Before my spasmodic dysphonia diagnosis, my idea of expression was narrowly limited to speaking and singing. Now, it widened to include everything from fashion and architecture to cooking and tinkering.
During this period of self-expansion, I stumbled on a quote from Alexander Graham Bell. "When one door closes, another opens; but we often look so long and so regretfully upon the closed door that we do not see the one which has opened for us." I might have lost my speaking voice, but there were so many other avenues to express myself that I no longer mourned its decline.
Eight years after my diagnosis, I spotted a business card on a bulletin board at the gym and pulled it down for a closer look. The card belonged to a singing teacher whose name was also Julie. I decided the coincidence of our sharing the same first name was a sign. Although I had discovered fulfilling new forms of expression, perhaps I could explore singing again.

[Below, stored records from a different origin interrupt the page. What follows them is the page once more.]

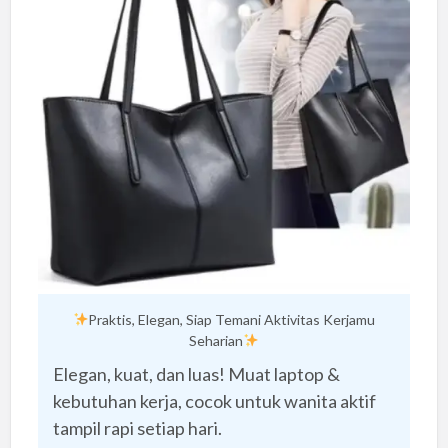
Praktis, Elegan, Siap Temani Aktivitas Kerjamu
Seharian
Elegan, kuat, dan luas! Muat laptop &
kebutuhan kerja, cocok untuk wanita aktif
tampil rapi setiap hari.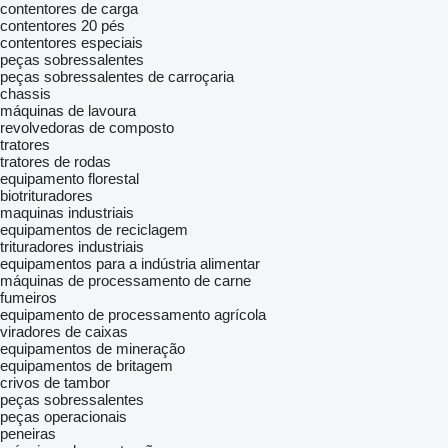
contentores de carga
contentores 20 pés
contentores especiais
peças sobressalentes
peças sobressalentes de carroçaria
chassis
máquinas de lavoura
revolvedoras de composto
tratores
tratores de rodas
equipamento florestal
biotrituradores
maquinas industriais
equipamentos de reciclagem
trituradores industriais
equipamentos para a indústria alimentar
máquinas de processamento de carne
fumeiros
equipamento de processamento agrícola
viradores de caixas
equipamentos de mineração
equipamentos de britagem
crivos de tambor
peças sobressalentes
peças operacionais
peneiras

I met with Julie weekly, and she was determined to reconstruct my singing voice. She created new vocal exercises just for my condition, which I practiced diligently. At first, she concentrated on the sounds I could actually make—percussive sounds like "b," "k," "d." Then she showed me how to visualize where I wanted the sound to go. I released the vowels "a, e, i, o, u" as I pictured the sound rising up to the ceiling and out the window.
Julie was essentially trying to elevate my voice to a higher pitch, one less hindered by my vocal spasms. My natural speaking voice, prone to cracks and scratchiness, falls in a lower register, but shifting to a higher level seemed to help. Other speech therapists had encouraged me to speak in a higher pitch, but Julie's visualization techniques finally propelled my voice into a new space, one that I could reach more easily by singing than by speaking. Transferring my voice to a higher pitch may have alleviated the strain that the doctor believed would make me mute.
To my surprise and delight, my new sound also created a richer singing voice than I had had before. As long as I followed Julie's approach of swooping over the cracks in my voice, formerly impossible, higher-range notes came easily to me. Over and over, she encouraged me to "let go, get out of your own way, and trust that your voice will find the notes."
And when, with some trepidation, I returned to the karaoke stage, I sounded better than ever. I even nailed "I Have Nothing," the Whitney Houston song I'd botched so long ago. "You gave me the chills," said a woman at the next table, when the applause from my performance subsided. "I thought you were channeling Whitney."
Today I still get frustrated by my raspy speaking voice, the need to pick up pizzas for "Dewey," and the constant echo of "What did you say?" But I also appreciate that my old, condensed notion of self-expression has expanded. By writing, painting, and instructing, I've developed a more adventurous attitude—and I've returned to karaoke as a stronger, freer singer.